LAOLA1: Im Frühjahr sollen die ersten Spiele der Frauenmannschaft stattfinden. Wie sieht der Fahrplan aus?

Wrabetz: Wir wollen mit der Herbstsaison 2024/25 in den Spielbetrieb einsteigen und vorher mit Testspielen beginnen. Wir stellen das Projekt von unten herab auf, beginnen jetzt einmal bei den Mädchen. Auch der Frauensport ist etwas, wo wir in die Zukunft investieren. Und das wird nur Schritt für Schritt gehen.

LAOLA1: Sie haben ein persönliches Mandat im Bundesliga-Aufsichtsrat angenommen. Warum?

Wrabetz: Nachdem meine erste Bewerbung im Herbst schiefgegangen ist, habe ich es noch einmal versucht. Das Mandat war durch den Abstieg von Ried vakant. Ich sehe Rapid in der Liga nicht unbedingt als etwas Besonderes, aber es ist wichtig, dass sich der größte Verein auch auf Augenhöhe mit den anderen einbringt, wenn es um gemeinsame Anliegen geht. Das habe ich in die Hand genommen. Es stehen sehr gravierende Entscheidungen im Bereich der TV-Rechte an. Ich habe das von der "anderen Seite" aus rund 25 Jahre gemacht, das sind Erfahrungswerte, die sicher von Nutzen sind.
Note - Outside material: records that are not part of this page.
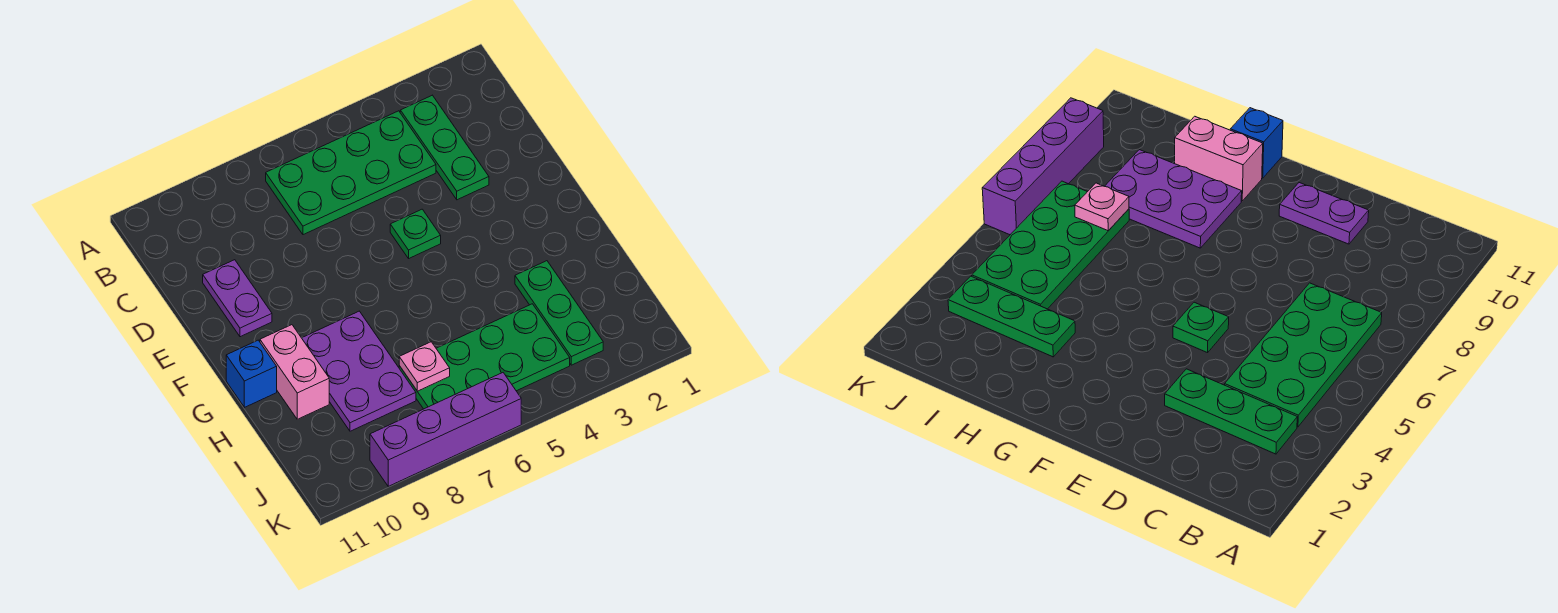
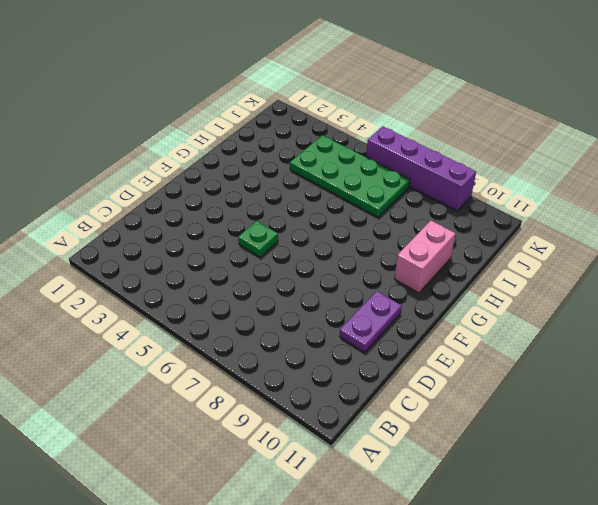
none -> green 1x3 plate [400,95,489,200]
none -> green 2x4 plate [266,111,436,235]

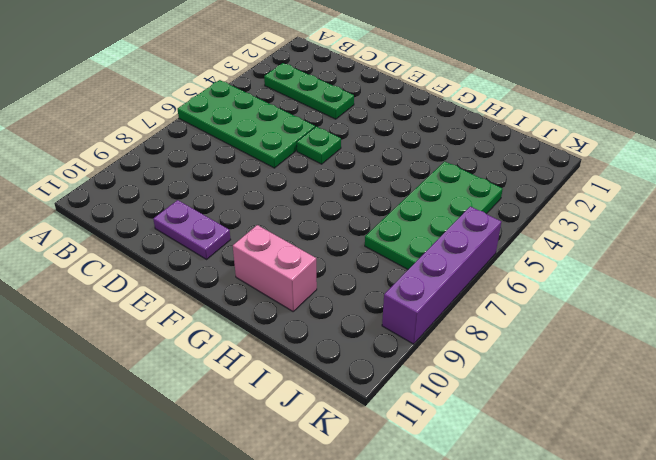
green 2x4 plate [178,80,315,168] -> green 2x4 plate turned to [266,111,436,235]
none -> purple 2x3 plate [302,311,416,431]
none -> blue 1x1 brick [226,340,277,407]

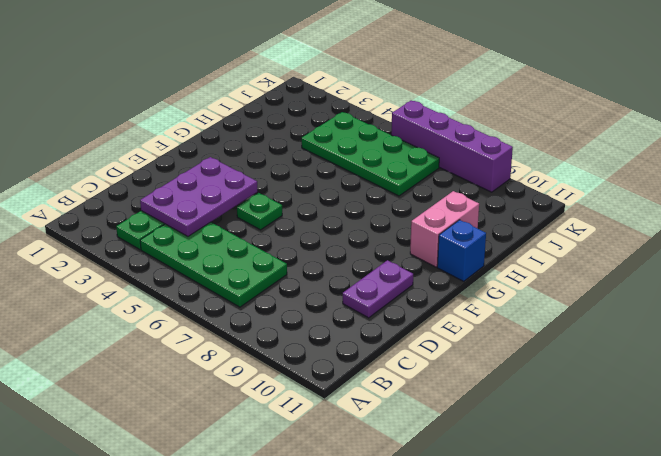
purple 2x3 plate [140,157,257,236] -> purple 2x3 plate moved to [302,311,416,431]
none -> green 1x3 plate [515,261,603,365]
none -> pink 1x1 plate [399,342,450,391]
LAOLA1: Wie ist Ihr persönliches Verhältnis zu anderen Klubbossen? Gibt es irgendwo Nachbesserungsbedarf? Vielleicht in Richtung Linz?

Wrabetz: Nein, gar nicht. Ich bin sehr froh, dass mich der LASK und Sturm vorgeschlagen haben. Mit Christian Jauk habe ich sowieso ein sehr gutes Verhältnis, weil wir uns beruflich schon lange kennen. Aber auch mit den anderen. Dass diese Wahl einstimmig über die Bühne ist, zeigt, dass eine gute Gesprächsbasis vorhanden ist. Es ist auch eine besondere Situation, dass mit Christoph Peschek ein alter Bekannter in der Klubkonferenz drin ist. Er hat sich voll für Rapid reingehaut und vieles geschaffen. Es wird von mir nie ein schlechtes Wort geben.
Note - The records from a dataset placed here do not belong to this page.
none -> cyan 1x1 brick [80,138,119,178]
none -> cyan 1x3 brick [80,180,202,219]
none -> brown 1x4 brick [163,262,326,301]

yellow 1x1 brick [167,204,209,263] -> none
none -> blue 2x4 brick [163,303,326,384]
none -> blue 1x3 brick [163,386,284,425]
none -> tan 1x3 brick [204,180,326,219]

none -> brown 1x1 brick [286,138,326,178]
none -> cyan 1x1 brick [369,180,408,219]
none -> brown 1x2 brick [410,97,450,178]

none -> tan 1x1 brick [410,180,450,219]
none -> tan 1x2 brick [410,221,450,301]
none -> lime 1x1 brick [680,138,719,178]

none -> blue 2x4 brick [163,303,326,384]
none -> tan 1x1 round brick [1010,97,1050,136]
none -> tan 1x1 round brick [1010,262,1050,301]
LAOLA1: An Herrn Peschek dachte ich gar nicht vorrangig.

Wrabetz: Sondern an Siegmund Gruber. Er war derjenige, der mich vorgeschlagen hat! Da gab es in der Vergangenheit Geschichten, aber er unterstützt das voll. Wir sind eben im Sport. Da ist jeder auch darum bemüht, der Beste und ganz vorn dabei zu sein. Und vorne gibt es nur wenige Plätze, da hat man eine Konkurrenz. Aber das heißt ja nicht, dass man nicht viele gemeinsame Themen hat. Darum geht es in der Bundesliga: Wie können wir sie weiterbringen. Vielleicht nützt mir da, dass ich noch keine so lange Funktionärsgeschichte habe.

LAOLA1: Was sind die Stellschrauben für die Saison 2023/24, an denen das Präsidium drehen will? Was wird hinter den Kulissen vorangebracht?
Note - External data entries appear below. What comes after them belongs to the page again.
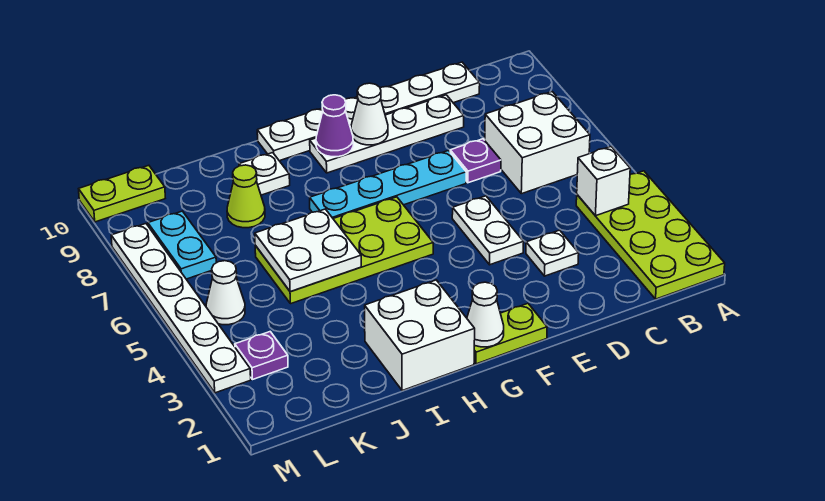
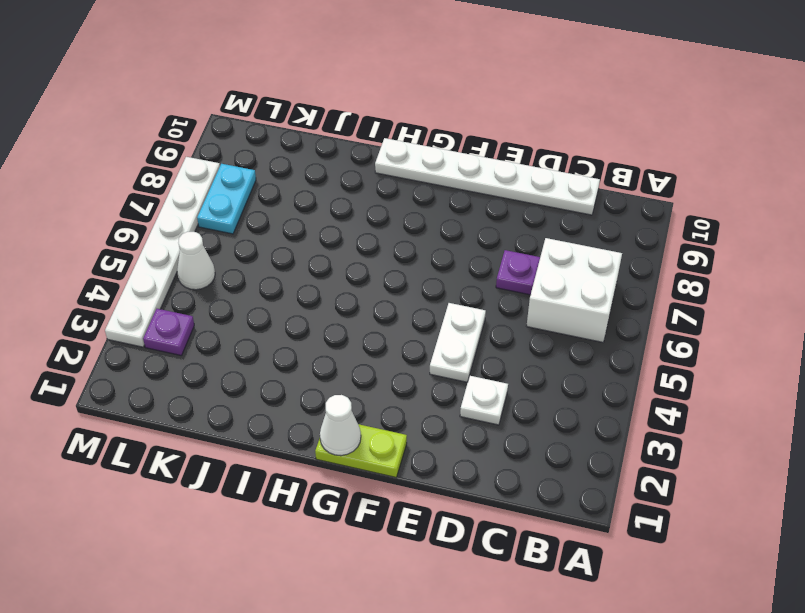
none -> lime 2x4 plate [576,171,725,299]
none -> white 1x4 plate [310,95,464,173]
none -> cyan 1x4 plate [310,151,466,218]

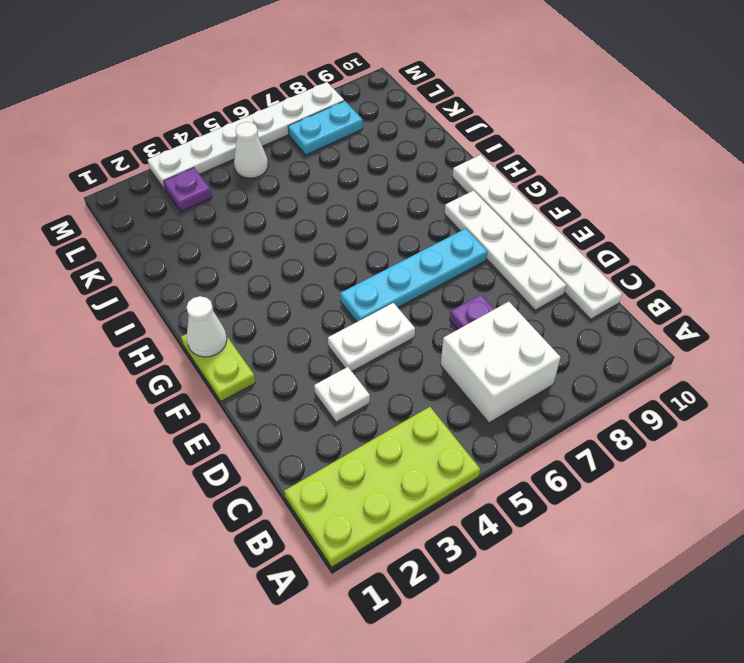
cyan 1x4 plate [340,229,487,322] -> cyan 1x4 plate turned to [310,151,466,218]
none -> lime 2x4 plate [255,197,433,304]
none -> white 2x2 brick [365,280,475,391]
none -> white 1x1 plate [239,153,290,195]

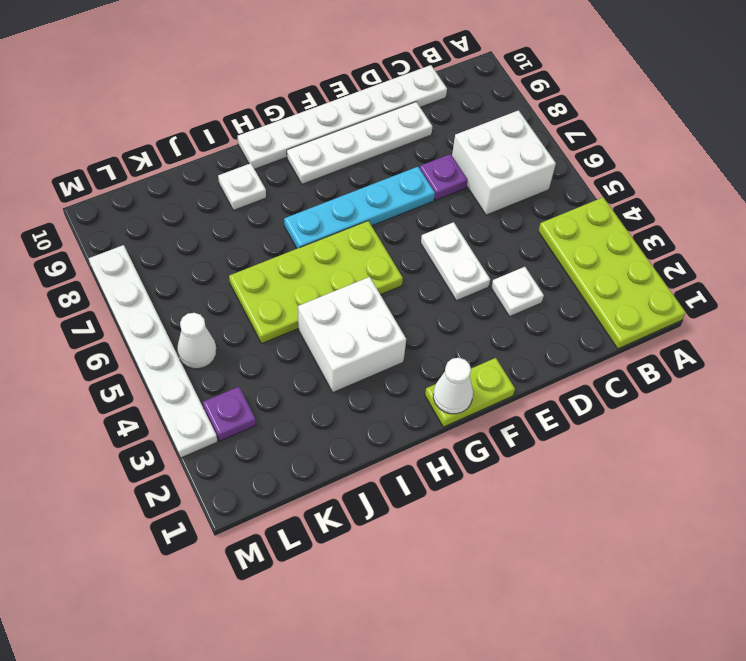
white 2x2 brick [298,277,406,392] -> white 2x2 brick moved to [365,280,475,391]
none -> lime 1x1 cone [227,165,265,228]
none -> cyan 1x2 plate [148,211,216,279]
none -> lime 1x2 plate [79,165,165,222]

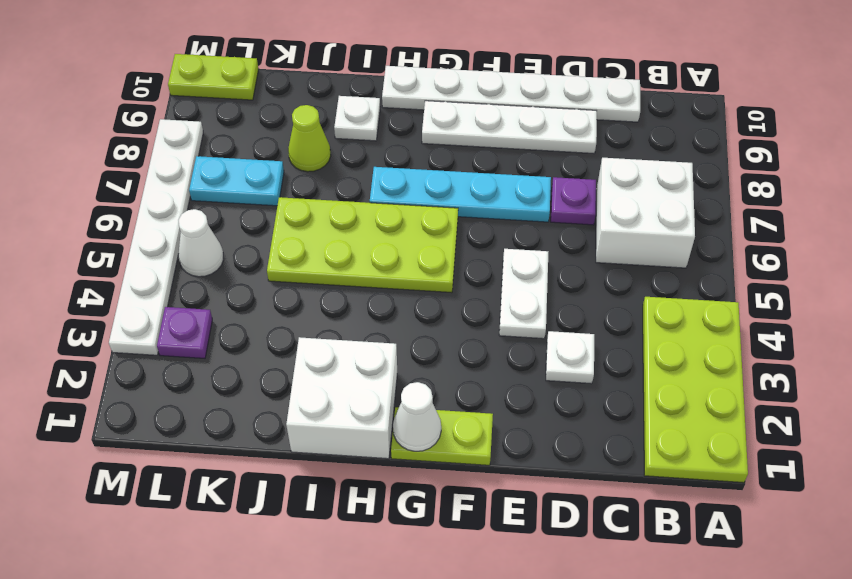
cyan 1x2 plate [189,156,284,206] -> cyan 1x2 plate turned to [148,211,216,279]
none -> white 1x1 brick [577,147,630,216]
none -> white 1x1 cone [351,83,388,145]
none -> purple 1x1 cone [316,95,353,157]

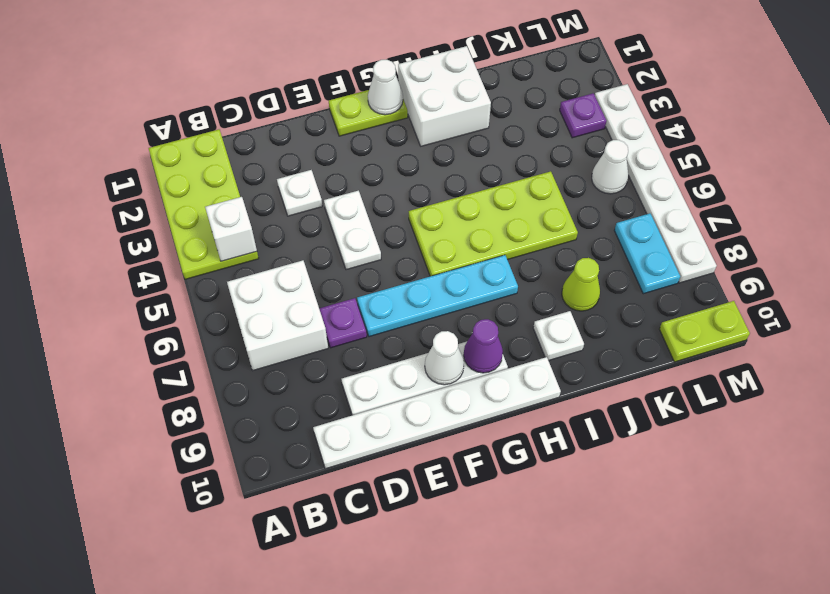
none -> white 2x2 plate [255,209,361,292]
Wrabetz: Weil hinter den Kulissen viel zu tun ist, sollte man davor nicht zu viel darüber sprechen. Aber ich erwarte mir von Marcus Knipping, dass er jede einzelne Position zu optimieren versucht. Das wird ein paar Monate dauern. Zu Jahresbeginn 2024 möchten wir die endgültige Zielstruktur der Innenorganisation und personellen Aufstellung haben, dann sollen auch erfolge sichtbar werden. Das ist die Erwartung. Jene an den Sport ist, dass deutlich wird, dass wir die neue Infrastruktur gut nützen und mit den besten und modernsten Methoden arbeiten.